Xperi has a “sizable beachhead” in the pay-TV space, providing services to Tier 2, Tier 3 and Tier 4 providers, said Kirchner. He believes pay-TV subscription churn will eventually “bottom out.” MVPDs are upgrading offerings primarily through IPTV, an area where Xperi is investing to drive growth, he said. TiVo’s purchase of MobiTV assets in a Chapter 11 bankruptcy this month gives it some 100,000 subscribers and an “end-to-end IPTV delivery system,” Kirchner said. Moderate subscriber declines will continue in pay-TV in the next three to five years, he said, “but you’re going to see a revenue offset as you see people shift into IPTV, and we can monetize.”

Xperi’s IP licensing business has over 5,000 patents, and many from the pay-TV business are relevant to OTT-based delivery, Kirchner said. The company is just starting new licensing cycles that will add to revenue growth, he said.

Commenting on its Perceive subsidiary that’s developing edge-based machine-learning technology, Kirchner said it’s initially targeting security cameras, with future uses in mobile, white goods, automotive and wearables. The technology “over time will find its way into lots of things as there’s a desire for greater intelligence on the edge across a number of applications.” First products are due in early 2022, he said.

Perceive had hoped to have products by year-end, but its customers have been affected by chip shortages, Perceive Vice President-Marketing David McIntyre told us. “The biggest issue is, lead times have gotten a little longer.” Its customers “have to assemble chips for many people, and they can only release the product with the slowest chip that shows up.” Shortages have stretched out timelines “a little bit,” but Perceive’s Ergo chip isn't affected, he said.

The company’s edge AI inference processor is targeted to CE devices, enabling them to run machine learning models, or neural networks, with power as low as 20 milliwatts, McIntyre said. In the first implementation, the processor will take information from a camera, mic, gyro or thermal sensor and transform it into perceiving so it knows what it’s seeing. “Instead of seeing pixels, and then maybe sending a firehose of pixels to the cloud to figure out it’s a dog, the device should know it’s a dog, or it should know it’s interacting with a person,” he said. “The device itself is intelligent enough to know who it’s dealing with and understand its environment.”

Videoconferencing, a hot category accelerated by work-at-home trends, could be an opportunity for Perceive, said McIntyre.
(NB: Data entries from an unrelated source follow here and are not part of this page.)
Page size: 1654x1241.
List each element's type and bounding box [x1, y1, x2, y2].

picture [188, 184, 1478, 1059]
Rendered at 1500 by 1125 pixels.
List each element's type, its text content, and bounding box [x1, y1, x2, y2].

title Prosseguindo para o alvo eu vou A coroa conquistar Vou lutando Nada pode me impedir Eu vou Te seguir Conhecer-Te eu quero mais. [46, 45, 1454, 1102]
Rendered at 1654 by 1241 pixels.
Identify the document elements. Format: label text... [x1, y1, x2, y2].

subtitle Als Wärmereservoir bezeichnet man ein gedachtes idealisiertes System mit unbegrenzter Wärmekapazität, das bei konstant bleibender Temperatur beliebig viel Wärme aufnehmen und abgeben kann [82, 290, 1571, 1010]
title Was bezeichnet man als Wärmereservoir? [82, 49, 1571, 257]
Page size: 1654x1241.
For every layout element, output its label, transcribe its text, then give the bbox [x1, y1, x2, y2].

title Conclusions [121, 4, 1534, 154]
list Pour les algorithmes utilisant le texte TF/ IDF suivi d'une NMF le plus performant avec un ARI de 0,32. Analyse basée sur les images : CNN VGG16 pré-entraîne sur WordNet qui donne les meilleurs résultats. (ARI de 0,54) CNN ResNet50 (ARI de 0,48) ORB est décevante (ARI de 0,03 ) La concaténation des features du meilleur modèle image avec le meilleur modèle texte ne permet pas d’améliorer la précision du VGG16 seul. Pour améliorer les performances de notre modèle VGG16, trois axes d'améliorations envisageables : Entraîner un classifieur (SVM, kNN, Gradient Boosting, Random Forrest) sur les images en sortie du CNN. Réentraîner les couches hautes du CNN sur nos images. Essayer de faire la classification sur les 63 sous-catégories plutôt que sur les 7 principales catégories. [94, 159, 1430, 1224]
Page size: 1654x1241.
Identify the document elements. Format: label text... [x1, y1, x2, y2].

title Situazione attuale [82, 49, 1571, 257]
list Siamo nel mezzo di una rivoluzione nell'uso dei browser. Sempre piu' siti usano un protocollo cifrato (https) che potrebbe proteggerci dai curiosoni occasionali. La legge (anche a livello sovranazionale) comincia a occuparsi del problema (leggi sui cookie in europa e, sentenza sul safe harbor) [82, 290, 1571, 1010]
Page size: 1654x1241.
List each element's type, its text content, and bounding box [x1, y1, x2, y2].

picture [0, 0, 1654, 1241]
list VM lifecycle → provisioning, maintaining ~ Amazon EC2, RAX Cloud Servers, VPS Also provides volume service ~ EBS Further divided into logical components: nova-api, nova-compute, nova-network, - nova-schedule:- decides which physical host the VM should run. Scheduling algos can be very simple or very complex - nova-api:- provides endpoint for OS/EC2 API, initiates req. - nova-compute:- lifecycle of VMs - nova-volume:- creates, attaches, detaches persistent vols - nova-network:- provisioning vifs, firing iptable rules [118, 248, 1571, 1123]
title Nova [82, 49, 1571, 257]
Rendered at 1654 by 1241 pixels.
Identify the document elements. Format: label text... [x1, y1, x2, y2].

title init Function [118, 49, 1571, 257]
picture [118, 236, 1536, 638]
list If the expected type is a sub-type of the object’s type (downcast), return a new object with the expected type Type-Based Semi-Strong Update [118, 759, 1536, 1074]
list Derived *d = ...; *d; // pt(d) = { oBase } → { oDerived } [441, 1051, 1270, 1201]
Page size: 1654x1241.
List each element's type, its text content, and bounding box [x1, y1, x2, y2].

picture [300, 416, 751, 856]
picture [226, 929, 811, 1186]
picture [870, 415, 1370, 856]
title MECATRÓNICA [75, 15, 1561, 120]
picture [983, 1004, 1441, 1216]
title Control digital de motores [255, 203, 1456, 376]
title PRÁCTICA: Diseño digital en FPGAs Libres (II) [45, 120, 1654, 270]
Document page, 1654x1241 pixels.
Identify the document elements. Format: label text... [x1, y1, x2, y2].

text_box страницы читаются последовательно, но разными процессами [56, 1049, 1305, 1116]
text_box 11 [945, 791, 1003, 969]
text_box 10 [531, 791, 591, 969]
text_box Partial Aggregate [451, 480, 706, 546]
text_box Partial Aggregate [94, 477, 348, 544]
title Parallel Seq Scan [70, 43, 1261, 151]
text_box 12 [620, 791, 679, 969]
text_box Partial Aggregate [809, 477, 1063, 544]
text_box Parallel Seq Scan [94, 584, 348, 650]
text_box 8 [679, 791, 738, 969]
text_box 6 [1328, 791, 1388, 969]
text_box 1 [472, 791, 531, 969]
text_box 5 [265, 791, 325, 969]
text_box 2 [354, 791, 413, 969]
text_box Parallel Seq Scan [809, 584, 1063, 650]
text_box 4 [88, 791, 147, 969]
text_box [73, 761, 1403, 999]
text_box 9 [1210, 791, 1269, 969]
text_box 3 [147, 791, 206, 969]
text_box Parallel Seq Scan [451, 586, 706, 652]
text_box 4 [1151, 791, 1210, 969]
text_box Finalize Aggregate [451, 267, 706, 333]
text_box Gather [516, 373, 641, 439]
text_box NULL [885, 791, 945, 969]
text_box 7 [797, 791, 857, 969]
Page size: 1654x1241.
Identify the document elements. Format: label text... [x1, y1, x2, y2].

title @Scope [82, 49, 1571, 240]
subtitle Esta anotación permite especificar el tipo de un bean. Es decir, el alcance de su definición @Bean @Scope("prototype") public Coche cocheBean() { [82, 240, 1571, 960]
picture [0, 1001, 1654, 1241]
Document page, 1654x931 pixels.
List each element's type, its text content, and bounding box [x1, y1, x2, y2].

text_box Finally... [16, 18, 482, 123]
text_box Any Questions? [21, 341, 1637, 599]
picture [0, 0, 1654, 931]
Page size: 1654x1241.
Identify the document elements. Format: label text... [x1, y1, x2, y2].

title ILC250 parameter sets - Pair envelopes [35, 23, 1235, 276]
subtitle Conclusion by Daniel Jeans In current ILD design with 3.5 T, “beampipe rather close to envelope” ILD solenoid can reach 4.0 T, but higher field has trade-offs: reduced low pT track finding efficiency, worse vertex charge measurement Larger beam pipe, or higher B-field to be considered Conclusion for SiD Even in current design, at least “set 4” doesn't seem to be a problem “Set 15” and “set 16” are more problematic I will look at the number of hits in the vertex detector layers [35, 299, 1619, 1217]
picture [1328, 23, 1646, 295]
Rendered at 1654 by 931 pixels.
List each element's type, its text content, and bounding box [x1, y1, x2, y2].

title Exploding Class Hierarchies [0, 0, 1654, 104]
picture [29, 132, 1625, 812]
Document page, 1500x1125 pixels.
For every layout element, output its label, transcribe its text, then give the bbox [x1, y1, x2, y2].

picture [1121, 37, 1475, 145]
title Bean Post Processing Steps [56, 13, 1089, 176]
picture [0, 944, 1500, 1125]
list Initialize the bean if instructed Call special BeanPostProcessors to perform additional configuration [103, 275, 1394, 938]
Blurring or background-swapping features available for Zoom use a lot of a PC’s processor resources, he said. Those, along with relighting or face improvement features, could be done in camera instead using Ergo’s AI capabilities, he said. Noise reduction in the chip could remove keyboard tapping sounds. The chip could also integrate voice or gesture control in a conference room camera, he said.